WORK ITEM -
Decide whether each statement agrees with the forum reply about encryption: (a) the writer accepts that encrypting fully public information is pointless; (b) the writer suggests a repressive government could treat an https connection as evidence of subversive activity; (c) the writer says using https everywhere leaves more metadata around to misuse. Answer yes or no for each, quoting the words of the reply that decide it.

EXTRACT TO READ -
Message-ID	<556064A5.5030502@tundraware.com>
In reply to	#91099

On 05/22/2015 11:49 PM, Chris Angelico wrote:
> When the information you're sharing is completely public,
> there's no point taking the overhead of encryption.

I disagree.  With two different ways to access data, the metadata about
when you do- and do not use an encrypted channel can be useful to
a snoopy third party.  For example, repressive governments might use
the fact of your connecting via https as a prima facie evidence you're
doing something subversive.  The argument for https everywhere is that this
sort of distinction becomes impossible to make and one less piece of metadata
is left around to misuse.

[Dataset entries]
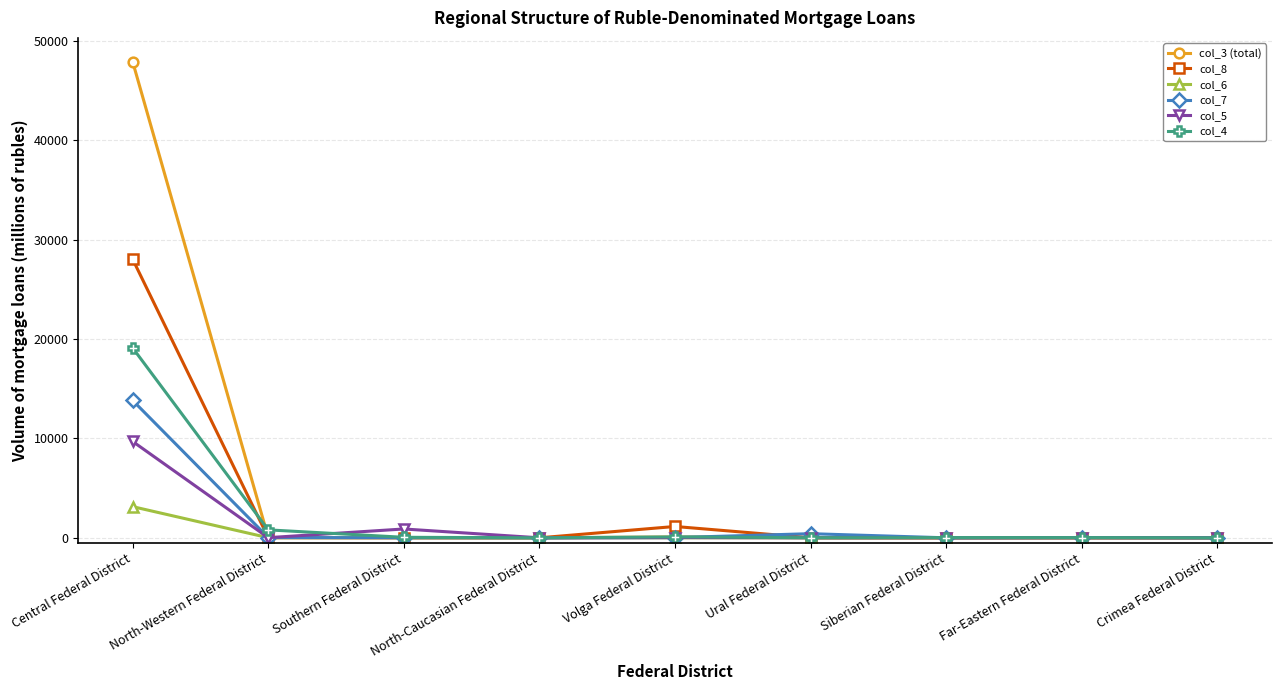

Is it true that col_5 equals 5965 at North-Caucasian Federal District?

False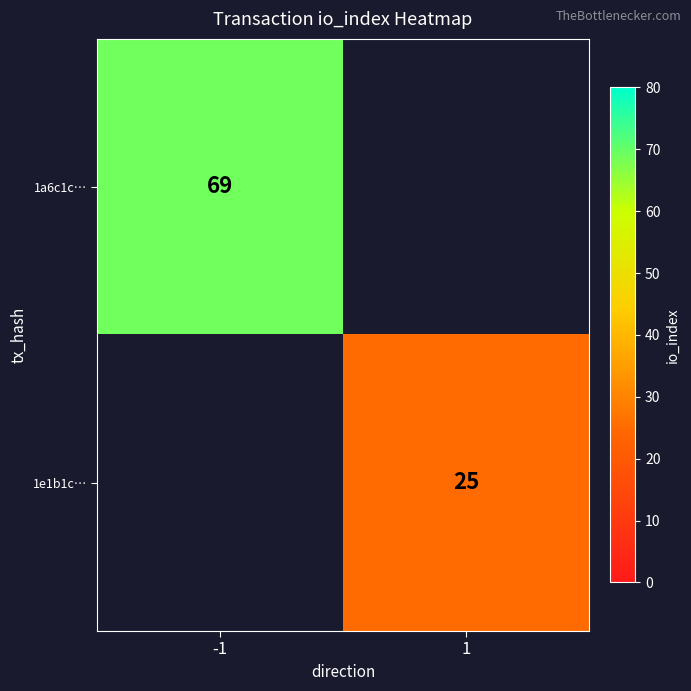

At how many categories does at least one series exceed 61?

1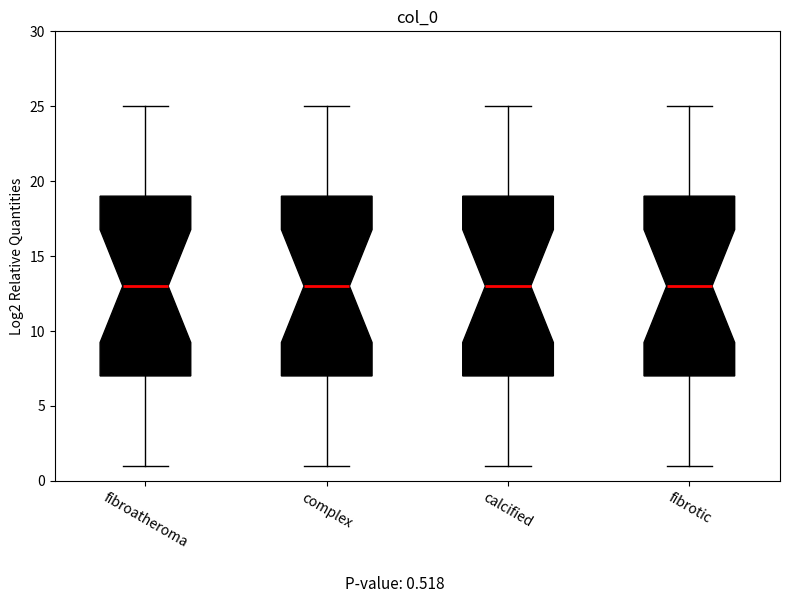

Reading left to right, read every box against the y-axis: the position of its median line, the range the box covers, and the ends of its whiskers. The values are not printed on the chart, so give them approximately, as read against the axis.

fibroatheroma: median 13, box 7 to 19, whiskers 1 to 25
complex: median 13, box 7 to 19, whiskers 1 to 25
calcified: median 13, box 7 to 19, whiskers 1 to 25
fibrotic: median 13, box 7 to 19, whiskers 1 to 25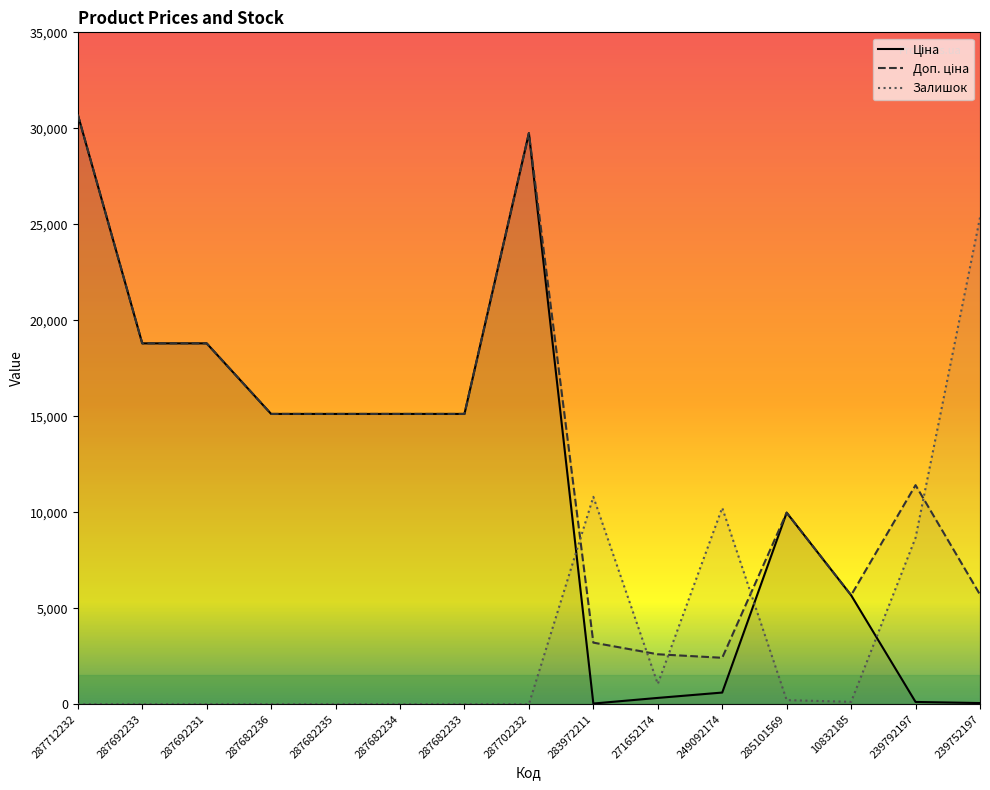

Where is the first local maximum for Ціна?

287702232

EXERCISE OUTPUT -
(a) No: "I disagree."
(b) Yes: "repressive governments might use the fact of your connecting via https as a prima facie evidence you're doing something subversive."
(c) No: "one less piece of metadata is left around to misuse."